Further, the drive mechanism 204 is operatively coupled to the accumulator assembly 202. The drive mechanism 204 is configured to operate the flexible element 210 to a compressed state (see, 306 of FIG. 3) and a retracted state (see, 406 of FIG. 4) by driving the second support structure 208 between a first position (see, 302 of FIG. 3) and a second position (see, 402 of FIG. 4) relative to the first support structure 206, respectively.

More specifically, the drive mechanism 204 includes a reciprocating link 220, a rotating cam 222 and an actuator 224. The reciprocating link 220 includes a primary end 220a movably coupled to an inclined surface 226 of the rotating cam 222 and a secondary end 220b coupled to the second support structure 208. The inclined surface 226 of the rotating cam 222 may be configured with a groove structure (not shown in Figures) for enabling mounting of the reciprocating link 220. As such, the reciprocating link 220 reciprocates in the groove structure for operating the accumulator assembly 202 which will be explained further in detail. Further, the actuator 224 includes a shaft connector 228. The shaft connector 228 is operatively coupled to a base surface 230 of the rotating cam 222. The actuator 224 corresponds to a motion transmission mechanism (for example, a motor). The actuator 224 operatively coupled to the rotating cam 222 via the shaft connector 228 is configured to provide a rotary motion to the shaft connector 228 and the rotating cam 222. The rotary motion of the rotating cam 222 facilitates the reciprocating link 220 to reciprocate on the inclined surface 226 which will be explained with reference to FIGS. 3, 4 and 5.

The device 100 further includes a power source 232. The power source 232 is configured to provide electrical power to one or more operating components (for example, the actuator 224) of the device 100. The power source 232 is arranged proximal to the distal portion 104b of the hollow body 102. The power source 232 may be configured to provide one of an alternating current output or a direct current output. In an embodiment, the power source 232 includes a direct current power source, such as a rechargeable battery (for example, a lithium-ion (Li-on) battery), operable to provide the required electrical power for the operation of the actuator 224. Further, the power source 232 may include electrical and/or electronic components or circuits for enabling use of wired or wireless charging. Alternatively, the power source 232 may include electrical and/or electronic components or circuits for enabling use of alternating current to provide the required electrical power for the operation of the actuator 224.

Further, the device 100 includes a control circuitry 234 (e.g., a printed circuit board (PCB)) housed within the hollow body 102 and communicably coupled to the operating components of the device 100. The control circuitry 234 may include one or more electrical and electronic components or circuits for operating the device 100. Specifically, the control circuitry 234 may be configured to detect user inputs provided on a user interface for example, a power button (see, 108) and intensity control buttons (see, 110) configured in the device 100. Based on detection of the inputs, the control circuitry 234 provides control signals to the operating components (for example, the actuator 224) for operating the device 100.

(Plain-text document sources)
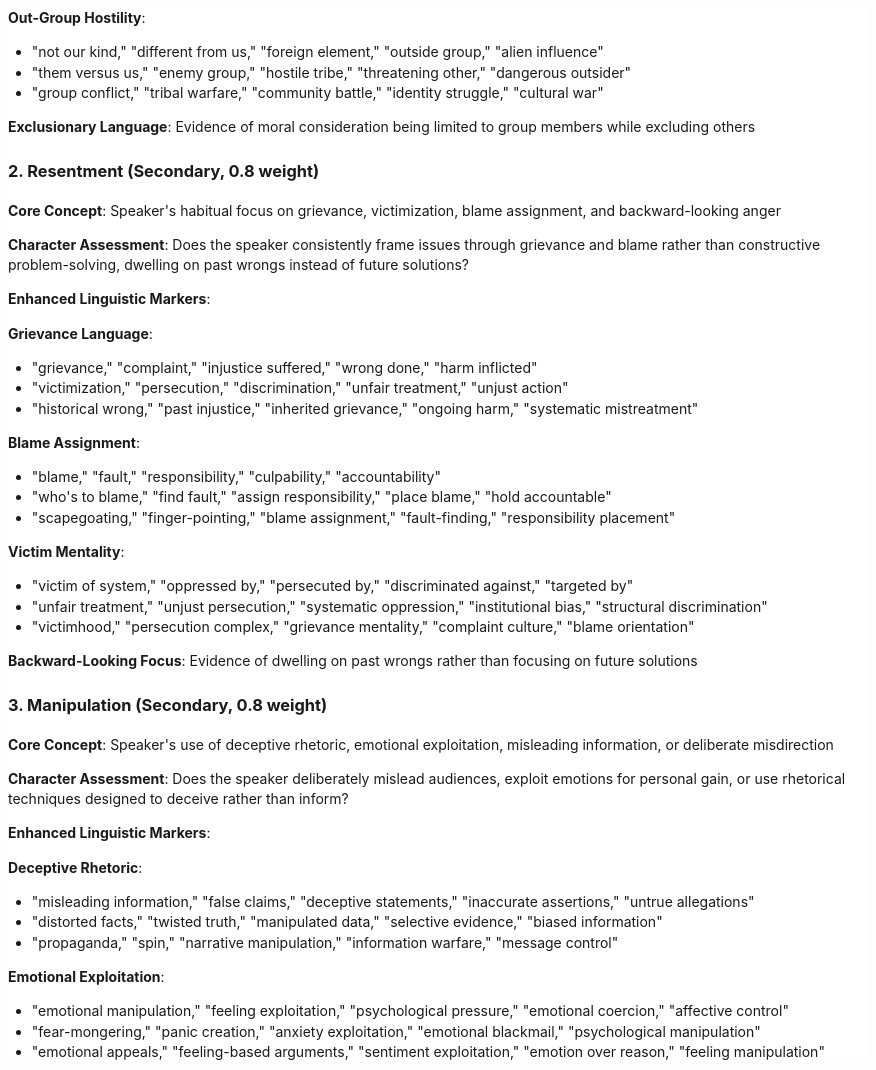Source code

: **Out-Group Hostility**:
- "not our kind," "different from us," "foreign element," "outside group," "alien influence"
- "them versus us," "enemy group," "hostile tribe," "threatening other," "dangerous outsider"
- "group conflict," "tribal warfare," "community battle," "identity struggle," "cultural war"

**Exclusionary Language**:
Evidence of moral consideration being limited to group members while excluding others

### 2. Resentment (Secondary, 0.8 weight)
**Core Concept**: Speaker's habitual focus on grievance, victimization, blame assignment, and backward-looking anger

**Character Assessment**: Does the speaker consistently frame issues through grievance and blame rather than constructive problem-solving, dwelling on past wrongs instead of future solutions?

**Enhanced Linguistic Markers**:

**Grievance Language**:
- "grievance," "complaint," "injustice suffered," "wrong done," "harm inflicted"
- "victimization," "persecution," "discrimination," "unfair treatment," "unjust action"
- "historical wrong," "past injustice," "inherited grievance," "ongoing harm," "systematic mistreatment"

**Blame Assignment**:
- "blame," "fault," "responsibility," "culpability," "accountability"
- "who's to blame," "find fault," "assign responsibility," "place blame," "hold accountable"
- "scapegoating," "finger-pointing," "blame assignment," "fault-finding," "responsibility placement"

**Victim Mentality**:
- "victim of system," "oppressed by," "persecuted by," "discriminated against," "targeted by"
- "unfair treatment," "unjust persecution," "systematic oppression," "institutional bias," "structural discrimination"
- "victimhood," "persecution complex," "grievance mentality," "complaint culture," "blame orientation"

**Backward-Looking Focus**:
Evidence of dwelling on past wrongs rather than focusing on future solutions

### 3. Manipulation (Secondary, 0.8 weight)
**Core Concept**: Speaker's use of deceptive rhetoric, emotional exploitation, misleading information, or deliberate misdirection

**Character Assessment**: Does the speaker deliberately mislead audiences, exploit emotions for personal gain, or use rhetorical techniques designed to deceive rather than inform?

**Enhanced Linguistic Markers**:

**Deceptive Rhetoric**:
- "misleading information," "false claims," "deceptive statements," "inaccurate assertions," "untrue allegations"
- "distorted facts," "twisted truth," "manipulated data," "selective evidence," "biased information"
- "propaganda," "spin," "narrative manipulation," "information warfare," "message control"

**Emotional Exploitation**:
- "emotional manipulation," "feeling exploitation," "psychological pressure," "emotional coercion," "affective control"
- "fear-mongering," "panic creation," "anxiety exploitation," "emotional blackmail," "psychological manipulation"
- "emotional appeals," "feeling-based arguments," "sentiment exploitation," "emotion over reason," "feeling manipulation"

> QUESTIONS:
1. In the device description, list each component that the drive mechanism 204 includes, with its reference numeral.
2. Reproduce the device description word for word from "Further, the device" up to and including "224) for operating the device 100.".

> ANSWERS BY TASK:
1.
- Reciprocating link 220
- Rotating cam 222
- Actuator 224

2.
Further, the device 100 includes a control circuitry 234 (e.g., a printed circuit board (PCB)) housed within the hollow body 102 and communicably coupled to the operating components of the device 100. The control circuitry 234 may include one or more electrical and electronic components or circuits for operating the device 100. Specifically, the control circuitry 234 may be configured to detect user inputs provided on a user interface for example, a power button (see, 108) and intensity control buttons (see, 110) configured in the device 100. Based on detection of the inputs, the control circuitry 234 provides control signals to the operating components (for example, the actuator 224) for operating the device 100.